Sunday, June 18, 2006

Oh, Dem Golden Slippers

I think my all-time favourite scene in a John Ford film -- sometimes, depending on my mood, my favourite scene in any film -- is the non-commissioned officers' dance sequence in Fort Apache. Consisting of two separate dances -- the Grand March followed by couples dancing to "Oh, Dem Golden Slippers" -- it occurs just before the film moves into its climactic section. After this scene, the whole movie is about the Henry Fonda character, an arrogant creep so determined to test out his pet theories about war that he ignores the advice of characters who actually know the Apaches and the territory, and gets his men slaughtered. But the dance isn't a lighthearted diversion before the serious stuff: it's an essential part of the movie, highlighting the values of community and ritual that hold the Cavalry outpost together, and highlighting the way Colonel Thursday (Fonda) can't quite adjust to the idea of being part of a community.
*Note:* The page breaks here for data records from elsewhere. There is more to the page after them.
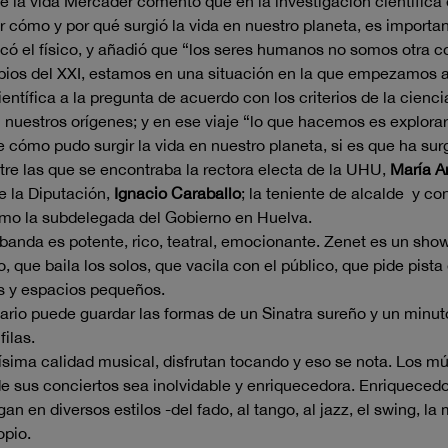
de la vida Mercader comentó que en la investigación científica 
cómo y por qué surgió la vida en nuestro planeta, es importan
licó el físico, y añadió que “los seres humanos no somos otra 
ncipios del XXI, estamos en una situación en la que empezamos
entífica a la pregunta de acuerdo con los criterios de la cienci
r nuestros orígenes; y en ese viaje “lo que hacemos es explorar
cómo pudo surgir la vida en nuestro planeta, si es que ha sur
tre las que se encontraba la rectora electa de la UHU,
María A
de la Diputación,
Ignacio Caraballo
; la teniente de alcalde y c
como la subdelegada del Gobierno en Huelva.
banda es potente, rico, teatral, emocionante. Zenet es un sho
, que baila los solos, que vacila con el público, que pide pis
cos y espacios pequeños.
ario puede guardar las formas de un Sinatra sureño y un minu
ilas.
ima calidad musical, disfrutan tocando y eso se nota. Los mús
de sus conciertos sea inolvidable y enriquecedora. Enriqueced
an en diversos estilos -del fado, al tango, al jazz, el swing, l
opio.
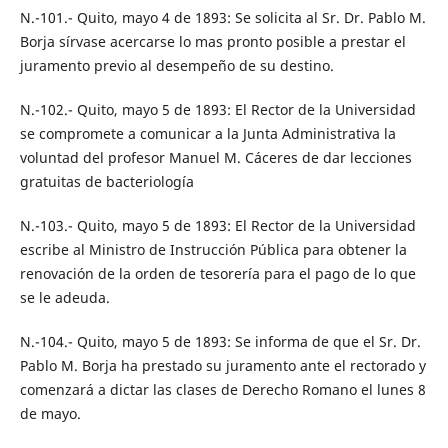
N.-101.- Quito, mayo 4 de 1893: Se solicita al Sr. Dr. Pablo M.
Borja sírvase acercarse lo mas pronto posible a prestar el
juramento previo al desempeño de su destino.
N.-102.- Quito, mayo 5 de 1893: El Rector de la Universidad
se compromete a comunicar a la Junta Administrativa la
voluntad del profesor Manuel M. Cáceres de dar lecciones
gratuitas de bacteriología
N.-103.- Quito, mayo 5 de 1893: El Rector de la Universidad
escribe al Ministro de Instrucción Pública para obtener la
renovación de la orden de tesorería para el pago de lo que
se le adeuda.
N.-104.- Quito, mayo 5 de 1893: Se informa de que el Sr. Dr.
Pablo M. Borja ha prestado su juramento ante el rectorado y
comenzará a dictar las clases de Derecho Romano el lunes 8
de mayo.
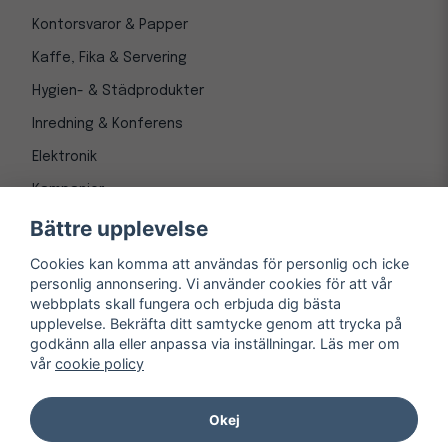
Kontorsvaror & Papper
Kaffe, Fika & Servering
Hygien- & Städprodukter
Inredning & Konferens
Elektronik
Kampanjer
Bättre upplevelse
Cookies kan komma att användas för personlig och icke
personlig annonsering. Vi använder cookies för att vår
webbplats skall fungera och erbjuda dig bästa
upplevelse. Bekräfta ditt samtycke genom att trycka på
godkänn alla eller anpassa via inställningar. Läs mer om
vår
cookie policy
© Copyright 1997-
2026
– Kontorsnetto AB
Järnvägsgatan 8, 243 30 Höör org. nr 556550-3173
Okej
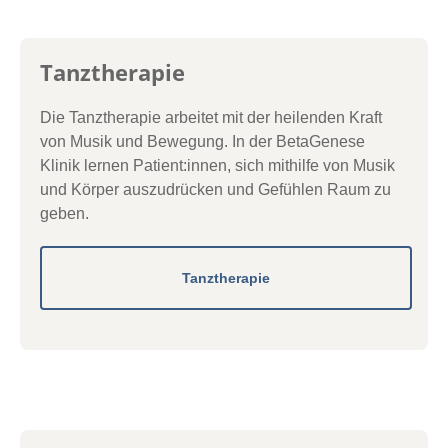
Tanztherapie
Die Tanztherapie arbeitet mit der heilenden Kraft
von Musik und Bewegung. In der BetaGenese
Klinik lernen Patient:innen, sich mithilfe von Musik
und Körper auszudrücken und Gefühlen Raum zu
geben.
Tanztherapie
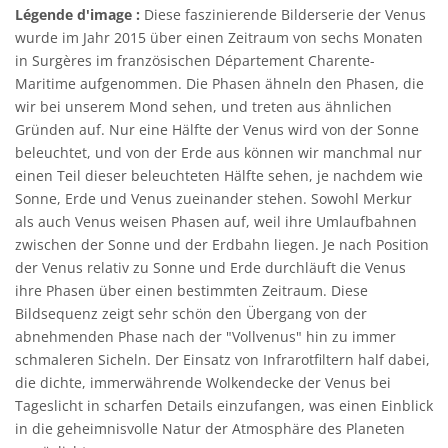
Légende d'image :
Diese faszinierende Bilderserie der Venus
wurde im Jahr 2015 über einen Zeitraum von sechs Monaten
in Surgères im französischen Département Charente-
Maritime aufgenommen. Die Phasen ähneln den Phasen, die
wir bei unserem Mond sehen, und treten aus ähnlichen
Gründen auf. Nur eine Hälfte der Venus wird von der Sonne
beleuchtet, und von der Erde aus können wir manchmal nur
einen Teil dieser beleuchteten Hälfte sehen, je nachdem wie
Sonne, Erde und Venus zueinander stehen. Sowohl Merkur
als auch Venus weisen Phasen auf, weil ihre Umlaufbahnen
zwischen der Sonne und der Erdbahn liegen. Je nach Position
der Venus relativ zu Sonne und Erde durchläuft die Venus
ihre Phasen über einen bestimmten Zeitraum. Diese
Bildsequenz zeigt sehr schön den Übergang von der
abnehmenden Phase nach der "Vollvenus" hin zu immer
schmaleren Sicheln. Der Einsatz von Infrarotfiltern half dabei,
die dichte, immerwährende Wolkendecke der Venus bei
Tageslicht in scharfen Details einzufangen, was einen Einblick
in die geheimnisvolle Natur der Atmosphäre des Planeten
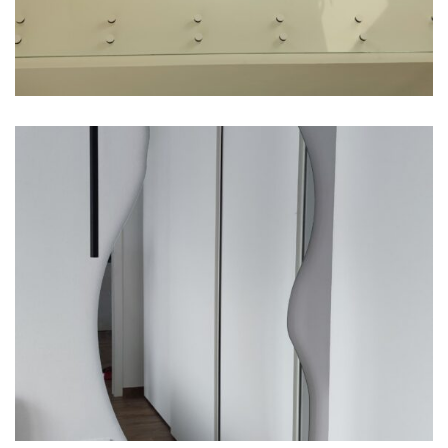
San Genesio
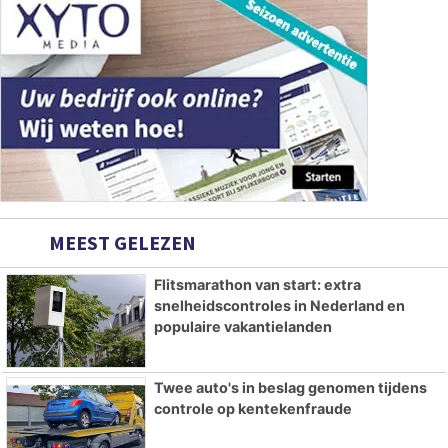
MEEST GELEZEN
Flitsmarathon van start: extra
snelheidscontroles in Nederland en
populaire vakantielanden
Twee auto's in beslag genomen tijdens
controle op kentekenfraude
Thursday goes along with the ritual nature of the dance, of course; he's a by-the-book commander and he would never fail to do what's expected of him. But he doesn't crack a smile through the whole thing, unlike Sergeant O'Rourke (Ward Bond), who, though his family has been wronged by Colonel Thursday, smiles while dancing with the Colonel's daughter (Shirley Temple). When he has to dance a lively dance, he does proficient but stiff-jointed steps, never looking like he's having any fun, giving a militaristic air even to a one-on-one dance.

The way it's shot is quintessential Ford too: long shots where you can see lots of people at once; few medium shots and no close-ups; a lot of low-angle shots with the floors and ceilings visible; little character moments in the background and foreground like the guy pointing to Thursday as he dances, or Victor McLaglen's attempt to dance gracefully. Watch it (and then buy the DVD and watch the whole thing):

One thing I once saw pointed out about Fort Apache (can't remember where) is that it not only has two big stars at their peak, Fonda and John Wayne, it also has an unusual number of former stars in it, or stars who weren't known as stars to the film's audience. McLaglen had played leads in the '30s, including several in Ford movies; Shirley Temple had of course been a huge star in the '30s; George O'Brien (Sam Collingwood) was a star in silent films, including Ford's breakthrough Western The Iron Horse; Dick Foran was a star of B-movies; Pedro Armendáriz was a star in Mexican films, as was Miguel Inclán, who played Cochise. It's interesting that in making a movie about the disaster that results when one man tries to lord it over everyone else, Ford assembled a cast of people with legitimate claims to be stars in their own right.


Michael Jones said...

I don't know much about John Ford, but I do know that "Oh dem Golden Slippers" was borrowed by "Golden Grahams" to promote their cereal. "Oh...those Golden Grahams. Oh...those Golden Grahams. Golden honey, just a touch, with grahams golden wheat.
...It's gonna be a Golden Grahams daaay!"
By the by, I'm a recent recruit to your blog and now read it daily. It'll take awhile to get through the archives. Maybe if I ate some cereal for energy.

Mark Mayerson said...

If you're going to mention former stars, you've got to include Mae Marsh, a star for D.W. Griffith, and Ford's brother Francis, who was a star in the 1910's.

John Ford claimed to have been a Klansman in The Birth of a Nation, which connects him to Marsh, and he got his start working for his brother Francis at Universal.

Brent McKee said...

If Shirley Temple had had more roles like this and fewer roles like That Hagen Girl she might have had a longer adult career. I really liked her in this.

McLaglen looks like a man who only knows how to do one dance and does it no matter what music is playing.

Jenny Lerew said...

Great film--excellent post.

Anonymous said...

I always liked the way Temple can't resist looking down the line at the men in her life, and can't help but wonder if that was her choice, or Ford's direction.

Anonymous said...

My personal favorite Ford scene is another dance - the one in "My Darling Clementine." Perfection.


D said...

I would bet a lot that it was Ford's choice to have Temple glance at the various men throughout the dance.

Ford regular Jack Pennick who you see in the dance line was the second unit director on this and had one of his bigger roles.

Anonymous said...

Hey Bro,

Among the former stars you left out was Irene Rich (Mrs. O'Rourke)who starred in her own films in the teens and twenties. The look she gives Henry Fonda (Col. Thursday), as she wordlessly invites him to dance, is a measure of the rich-ness of silent acting as practiced by the great ones.

And by the way, Victor M. was not only a big star, he won the Best Actor Oscar in 1935 for another Ford film, of which title I am sure you have no need to be informer, I mean, informed.